I asked Garcia about Paret the night we drank at the Beauburn bar. He answered, more or less, that Benny was tough, but that he didn’t think it could happen to a fighter with his own defensive skills.
Maybe not. But a year after Paret died, two Cubans fought for world titles on the same program in Los Angeles. Welterweight Luis Rodriguez outpointed Griffith in a close one, reversing his earlier loss, and Garcia’s friend Sugar Ramos kayoed Davey Moore for the featherweight crown. Ramos was a stalker, who concentrated on “blows to the mid-section, and stinging lefts and rights,” Sports Illustrated wrote. The end came in the tenth. Moore was “knocked to the canvas twice and reeled helplessly against the ropes as the round ended,” Bob Waters wrote. In his dressing room, Moore said, ‘This just wasn’t one of my nights. It was a bad night.’” Then he collapsed, and Waters reported the next day that Moore was near death. The scene was a strange replay of the one the year before.
“‘I am very, very sorry,’ Ramos said to the clusters of people who were standing in the hospital lobby,” Waters wrote. “’We are friends outside of the ring. I wanted to see Davey. I wanted to tell him I am sorry.’ Moore’s manager, Willie Ketchum, said, “‘Don’t worry, Kid. He’s in good hands. He’s in God’s hands. And you gotta trust God.”
Griffith sent Ramos a telegram: “Don’t worry. It wasn’t your fault. You’ve got to pray; you’ve got to have faith.” But Moore died and boxing was again condemned. In a song titled, “Who Killed Davey Moore?”, Bob Dylan mocked the excuses of every party to it, including Ramos, “who came here from Cuba’s door where boxing ain’t allowed no more.”

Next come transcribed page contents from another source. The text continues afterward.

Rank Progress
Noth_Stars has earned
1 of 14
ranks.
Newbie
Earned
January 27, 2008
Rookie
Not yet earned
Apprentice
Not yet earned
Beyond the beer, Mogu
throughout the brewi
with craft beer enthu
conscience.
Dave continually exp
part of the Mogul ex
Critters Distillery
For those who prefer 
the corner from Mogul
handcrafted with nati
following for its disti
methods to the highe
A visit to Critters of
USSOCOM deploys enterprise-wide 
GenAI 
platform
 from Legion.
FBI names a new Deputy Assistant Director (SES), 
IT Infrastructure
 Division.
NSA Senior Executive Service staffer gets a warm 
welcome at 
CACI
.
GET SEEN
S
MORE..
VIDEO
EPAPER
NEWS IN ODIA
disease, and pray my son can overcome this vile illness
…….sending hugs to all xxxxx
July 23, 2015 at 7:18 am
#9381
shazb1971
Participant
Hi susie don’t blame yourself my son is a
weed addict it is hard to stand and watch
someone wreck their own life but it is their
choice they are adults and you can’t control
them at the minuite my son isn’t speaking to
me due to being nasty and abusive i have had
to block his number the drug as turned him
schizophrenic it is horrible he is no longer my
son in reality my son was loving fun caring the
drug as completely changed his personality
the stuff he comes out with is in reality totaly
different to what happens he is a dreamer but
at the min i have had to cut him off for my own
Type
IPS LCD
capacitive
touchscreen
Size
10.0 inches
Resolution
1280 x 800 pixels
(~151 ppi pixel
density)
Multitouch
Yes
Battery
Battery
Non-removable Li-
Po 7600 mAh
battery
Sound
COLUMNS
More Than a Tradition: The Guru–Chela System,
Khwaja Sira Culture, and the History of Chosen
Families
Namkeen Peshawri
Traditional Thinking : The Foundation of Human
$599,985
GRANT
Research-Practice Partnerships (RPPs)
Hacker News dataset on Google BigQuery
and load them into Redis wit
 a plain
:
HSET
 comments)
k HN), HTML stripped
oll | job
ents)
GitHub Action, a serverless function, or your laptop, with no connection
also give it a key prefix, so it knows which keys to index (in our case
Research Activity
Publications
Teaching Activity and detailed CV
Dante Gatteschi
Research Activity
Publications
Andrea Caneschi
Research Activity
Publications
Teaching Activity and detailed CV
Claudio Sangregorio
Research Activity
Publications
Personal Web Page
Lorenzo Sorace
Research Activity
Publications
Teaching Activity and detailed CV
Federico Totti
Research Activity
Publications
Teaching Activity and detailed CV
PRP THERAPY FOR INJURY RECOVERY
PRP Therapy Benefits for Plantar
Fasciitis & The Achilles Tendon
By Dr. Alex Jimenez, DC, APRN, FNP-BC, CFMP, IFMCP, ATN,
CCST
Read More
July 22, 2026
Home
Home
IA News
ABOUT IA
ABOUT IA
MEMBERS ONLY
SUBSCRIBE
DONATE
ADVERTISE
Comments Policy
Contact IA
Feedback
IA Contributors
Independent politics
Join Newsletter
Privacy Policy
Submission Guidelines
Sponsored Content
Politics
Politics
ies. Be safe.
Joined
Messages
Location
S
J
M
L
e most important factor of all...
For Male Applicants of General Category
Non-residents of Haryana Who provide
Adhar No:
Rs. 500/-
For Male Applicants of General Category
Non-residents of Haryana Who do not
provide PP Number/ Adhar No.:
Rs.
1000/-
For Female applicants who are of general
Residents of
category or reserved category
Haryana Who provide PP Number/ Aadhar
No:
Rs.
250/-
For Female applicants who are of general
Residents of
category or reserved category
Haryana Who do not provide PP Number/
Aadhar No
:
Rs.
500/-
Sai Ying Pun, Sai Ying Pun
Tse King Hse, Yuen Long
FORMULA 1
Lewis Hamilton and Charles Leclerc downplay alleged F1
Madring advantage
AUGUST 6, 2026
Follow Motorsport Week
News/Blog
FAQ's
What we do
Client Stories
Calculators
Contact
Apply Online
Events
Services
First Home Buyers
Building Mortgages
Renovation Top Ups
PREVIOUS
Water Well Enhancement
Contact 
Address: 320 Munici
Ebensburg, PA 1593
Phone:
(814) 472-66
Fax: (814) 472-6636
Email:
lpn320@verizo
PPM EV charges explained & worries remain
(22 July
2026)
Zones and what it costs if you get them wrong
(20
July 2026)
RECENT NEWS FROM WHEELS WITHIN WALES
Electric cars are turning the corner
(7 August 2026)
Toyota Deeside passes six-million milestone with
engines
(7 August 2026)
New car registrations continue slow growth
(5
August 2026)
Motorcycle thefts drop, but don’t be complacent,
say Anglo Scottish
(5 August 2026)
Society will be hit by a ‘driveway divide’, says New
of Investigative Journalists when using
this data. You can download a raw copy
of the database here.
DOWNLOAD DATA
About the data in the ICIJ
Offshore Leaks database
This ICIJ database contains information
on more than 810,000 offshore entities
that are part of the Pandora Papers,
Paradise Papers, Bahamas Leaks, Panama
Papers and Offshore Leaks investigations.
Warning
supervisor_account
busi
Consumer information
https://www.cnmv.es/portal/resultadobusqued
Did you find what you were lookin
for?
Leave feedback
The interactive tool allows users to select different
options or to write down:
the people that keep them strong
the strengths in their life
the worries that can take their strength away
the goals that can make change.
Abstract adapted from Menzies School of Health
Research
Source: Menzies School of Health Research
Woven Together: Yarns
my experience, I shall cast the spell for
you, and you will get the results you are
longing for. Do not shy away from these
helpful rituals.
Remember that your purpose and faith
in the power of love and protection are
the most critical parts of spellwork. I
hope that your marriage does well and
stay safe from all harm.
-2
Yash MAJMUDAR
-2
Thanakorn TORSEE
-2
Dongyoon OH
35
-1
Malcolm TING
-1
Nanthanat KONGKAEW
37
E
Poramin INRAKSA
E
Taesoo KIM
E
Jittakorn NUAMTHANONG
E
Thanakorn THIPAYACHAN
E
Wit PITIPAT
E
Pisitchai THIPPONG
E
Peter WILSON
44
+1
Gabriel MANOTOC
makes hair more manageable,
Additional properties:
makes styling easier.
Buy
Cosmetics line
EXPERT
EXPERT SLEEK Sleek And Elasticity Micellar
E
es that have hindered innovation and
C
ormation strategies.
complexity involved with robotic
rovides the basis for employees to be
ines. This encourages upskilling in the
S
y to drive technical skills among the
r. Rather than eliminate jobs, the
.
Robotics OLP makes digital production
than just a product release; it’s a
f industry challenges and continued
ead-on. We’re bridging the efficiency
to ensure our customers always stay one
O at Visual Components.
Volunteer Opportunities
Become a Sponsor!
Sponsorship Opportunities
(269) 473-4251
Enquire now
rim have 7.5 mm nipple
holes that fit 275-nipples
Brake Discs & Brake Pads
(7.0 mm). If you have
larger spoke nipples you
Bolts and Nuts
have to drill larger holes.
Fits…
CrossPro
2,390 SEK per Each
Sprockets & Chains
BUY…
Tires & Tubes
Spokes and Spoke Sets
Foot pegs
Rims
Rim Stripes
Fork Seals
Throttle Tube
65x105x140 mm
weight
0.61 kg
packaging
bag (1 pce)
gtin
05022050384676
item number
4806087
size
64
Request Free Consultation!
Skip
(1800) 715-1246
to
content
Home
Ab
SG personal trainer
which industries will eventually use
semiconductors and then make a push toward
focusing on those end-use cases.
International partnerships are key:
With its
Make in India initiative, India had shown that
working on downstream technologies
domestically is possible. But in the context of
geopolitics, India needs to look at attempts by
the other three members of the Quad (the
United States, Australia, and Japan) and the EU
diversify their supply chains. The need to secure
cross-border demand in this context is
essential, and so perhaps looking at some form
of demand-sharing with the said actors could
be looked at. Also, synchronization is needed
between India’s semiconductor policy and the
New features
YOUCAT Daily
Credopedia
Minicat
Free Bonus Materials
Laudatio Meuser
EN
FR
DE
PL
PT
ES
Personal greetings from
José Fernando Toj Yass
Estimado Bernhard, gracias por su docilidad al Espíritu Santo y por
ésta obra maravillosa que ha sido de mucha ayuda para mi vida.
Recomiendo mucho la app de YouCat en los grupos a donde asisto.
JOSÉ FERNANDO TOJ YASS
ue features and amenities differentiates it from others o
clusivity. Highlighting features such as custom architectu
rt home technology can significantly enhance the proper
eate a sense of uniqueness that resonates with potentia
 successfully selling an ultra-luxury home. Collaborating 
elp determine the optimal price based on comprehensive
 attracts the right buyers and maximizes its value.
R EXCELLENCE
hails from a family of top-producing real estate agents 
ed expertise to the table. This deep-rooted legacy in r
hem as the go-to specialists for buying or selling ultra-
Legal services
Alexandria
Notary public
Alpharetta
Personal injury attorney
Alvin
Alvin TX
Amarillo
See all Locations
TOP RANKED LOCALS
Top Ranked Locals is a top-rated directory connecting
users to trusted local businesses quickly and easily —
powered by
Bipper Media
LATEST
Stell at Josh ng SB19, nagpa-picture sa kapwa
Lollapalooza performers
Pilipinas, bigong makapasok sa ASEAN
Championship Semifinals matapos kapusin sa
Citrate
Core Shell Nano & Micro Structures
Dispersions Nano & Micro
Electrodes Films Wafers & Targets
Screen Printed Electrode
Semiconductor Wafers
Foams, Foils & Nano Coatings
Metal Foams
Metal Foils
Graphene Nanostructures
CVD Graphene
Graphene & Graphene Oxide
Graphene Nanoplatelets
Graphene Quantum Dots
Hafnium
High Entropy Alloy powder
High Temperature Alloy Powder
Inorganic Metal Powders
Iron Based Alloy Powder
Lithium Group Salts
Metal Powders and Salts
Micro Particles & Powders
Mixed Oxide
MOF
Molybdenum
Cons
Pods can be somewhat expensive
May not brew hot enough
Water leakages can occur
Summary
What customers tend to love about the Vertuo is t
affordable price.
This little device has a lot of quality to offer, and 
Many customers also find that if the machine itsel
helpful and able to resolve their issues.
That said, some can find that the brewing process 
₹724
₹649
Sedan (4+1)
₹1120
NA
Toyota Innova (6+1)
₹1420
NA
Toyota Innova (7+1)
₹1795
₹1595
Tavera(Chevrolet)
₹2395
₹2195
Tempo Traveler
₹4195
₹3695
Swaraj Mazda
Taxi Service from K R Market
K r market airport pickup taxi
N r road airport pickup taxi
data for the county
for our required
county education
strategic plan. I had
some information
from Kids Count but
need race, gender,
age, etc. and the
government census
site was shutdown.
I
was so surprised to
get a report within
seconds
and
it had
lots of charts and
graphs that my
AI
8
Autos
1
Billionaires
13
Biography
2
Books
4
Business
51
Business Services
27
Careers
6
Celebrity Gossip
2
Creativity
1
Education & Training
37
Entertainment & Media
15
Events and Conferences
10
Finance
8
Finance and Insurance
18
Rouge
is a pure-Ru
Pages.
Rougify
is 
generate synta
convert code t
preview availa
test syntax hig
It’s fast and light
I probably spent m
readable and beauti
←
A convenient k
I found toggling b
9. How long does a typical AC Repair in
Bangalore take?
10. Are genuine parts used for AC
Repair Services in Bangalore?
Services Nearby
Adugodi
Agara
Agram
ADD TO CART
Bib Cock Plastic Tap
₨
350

I personally resented those lyrics when I read them years later. How could you condemn a man who fought at age 12 for extra helpings of food and faced the same dangers in the ring as Moore? But the verse that upset me most seemed aimed at Bob Waters himself:
“Not me, said the boxing writer
Pounding print on his old typewriter
Saying boxing ain’t to blame
There’s just as much danger in a football game”
Of course, the deaths depressed me—I grieved for Paret and Moore. But I felt protective toward boxing. I was sickened later when a radical newspaper tied Barney Ross to Jack Ruby and possibly to the Kennedy assassination. Barney Ross, the three-time title holder and hero of Guadalcanal? How dare they? And I agreed with Red Smith’s defense of fighters: “It is hard to believe that a nation bereft of such men would be the stronger or better for it.”
Once again, the tragedy didn’t stop Garcia. He kayoed the Jaguar of the Sahara, Aissa Hashas, in Tunis, and won another war with Sauveur Chioca in Paris. And assuming he heard it, he ignored the commentary coming from Havana on the “criminal methods of professional boxing—boxing being run by real gangsters who are interested only in filling their bags with dollars and do not have the least regard for the lives of the fighters.”